Emporté par les sens, on ne peut quitter la région du Gargano sans aller chercher la fraîcheur de la réserve naturelle de la Foresta Umbra. A 832m d’altitude, ce poumon vert de plus de 10.000 hectares lové autour d’un lac propose quinze sentiers balisés de randonnées pleines de senteurs d’origan et de pins. Une forêt millénaire bien entendu riche d’une flore et d’une faune très préservée. A 15 km seulement de la côte, les uns viennent à vélo, d’autres s’arment de leur appareil photo et n’en reviennent que leur mémoire pleine de superbes souvenirs. L’un d’eux reste immanquablement associé au Rifugio Sfilzi. Un refuge de forêt à 7km de Vico del Gargano, une adorable petite ville médiévale, où Fausta et Francesco s’échinent joyeusement à vous faire goûter à tous les trésors de la nature. Miels, pâtes, salaisons, fruits et légumes… rien que des produits locaux et de saisons orchestrés ici de façon magistrale! Comble du bonheur, on peut même en emporter quelques bocaux… ou bouteilles!

Gargano Pratique

Info :

ecogargano.it - .garganomare.info - www.italia.it/fr/decouvrez-litalie/pouilles.html

Y aller :

- Vol direct Bruxelles Sud (Charleroi)-Bari avec Ryanair. AR en haute saison àpd  170 € -

Séjourner

- White Hotel, Via Italia 2, Localité de San’Andrea, Vieste. Ch. Double avec pt des àpd 59€.  +39 0884/701326 - whitehotel.com

- Hotel I Melograni, Lungomare Europa, Vieste. Ch.
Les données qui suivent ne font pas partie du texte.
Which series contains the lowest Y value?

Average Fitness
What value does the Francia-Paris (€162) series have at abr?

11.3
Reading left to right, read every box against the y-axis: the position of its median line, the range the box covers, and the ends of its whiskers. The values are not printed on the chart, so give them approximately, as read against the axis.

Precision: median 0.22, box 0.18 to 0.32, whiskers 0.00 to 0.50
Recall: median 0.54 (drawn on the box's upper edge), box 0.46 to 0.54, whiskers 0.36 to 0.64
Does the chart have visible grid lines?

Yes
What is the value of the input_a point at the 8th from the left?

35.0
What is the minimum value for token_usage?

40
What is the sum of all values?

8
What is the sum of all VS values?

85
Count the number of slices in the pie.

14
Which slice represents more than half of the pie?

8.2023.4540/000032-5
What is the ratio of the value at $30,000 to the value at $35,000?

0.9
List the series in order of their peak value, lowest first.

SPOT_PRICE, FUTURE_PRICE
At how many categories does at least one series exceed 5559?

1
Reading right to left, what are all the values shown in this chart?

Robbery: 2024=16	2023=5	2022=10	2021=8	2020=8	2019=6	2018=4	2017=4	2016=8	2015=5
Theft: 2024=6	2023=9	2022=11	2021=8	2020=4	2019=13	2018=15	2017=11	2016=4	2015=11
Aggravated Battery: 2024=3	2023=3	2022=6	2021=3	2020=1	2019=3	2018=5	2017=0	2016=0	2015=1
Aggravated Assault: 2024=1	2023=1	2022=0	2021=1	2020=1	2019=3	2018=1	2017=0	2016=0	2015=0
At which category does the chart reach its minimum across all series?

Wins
Double avec pt des àpd 64€ / Mi-pension en haute saison: 190€/pers. +39 0884 701088.  www.imelograni.it

Tables Coup-de-coeur

-Manger le meilleur de la mer sur un trabucco : Al Trabucco da Mimi, Località Punta San Nicola Peschici. +39 0884 962556. http://altrabucco.it 

-Sur l’île de San Nicola : Architiello, Salita delle Mura, Isole Tremiti. +39 0882 463054

-Au cœur de Foresta Umbra, une table gartantuesque et mémorable: Rifugio Sfilzi. Rien que des produits frais et faits par Fausta et Francesco. Localité Sfilzi, à 7km de Vico del Gargano. +39 338 334 5544. http://rifugiosfilzi.com 

Visiter

Activités

Sur le quai sud du port de Vieste, diverses compagnies proposent des croisières-excursions en bateau le long de la côte, pour explorer notamment les grottes marines.